§ **ACTIVITY**:
Reproduce the whole listing that follows, character for character, and drop the images.
[[ DATA BLOCK open ]]
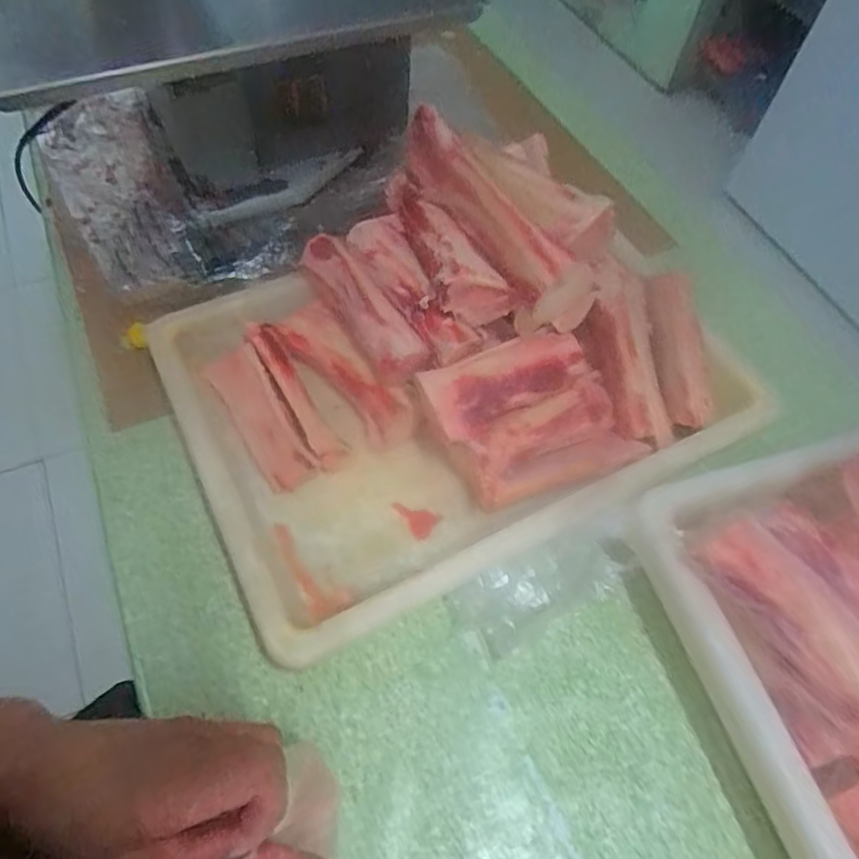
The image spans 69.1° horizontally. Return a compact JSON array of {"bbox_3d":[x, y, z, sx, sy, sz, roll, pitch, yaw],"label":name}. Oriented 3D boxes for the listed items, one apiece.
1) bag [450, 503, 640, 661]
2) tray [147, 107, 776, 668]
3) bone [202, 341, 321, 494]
[[ DATA BLOCK closed ]]
§ **COMPLETED EXERCISE**:
The image spans 69.1° horizontally. Return a compact JSON array of {"bbox_3d":[x, y, z, sx, sy, sz, roll, pitch, yaw],"label":name}. Oriented 3D boxes for the listed items, one apiece.
1) bag [450, 503, 640, 661]
2) tray [147, 107, 776, 668]
3) bone [202, 341, 321, 494]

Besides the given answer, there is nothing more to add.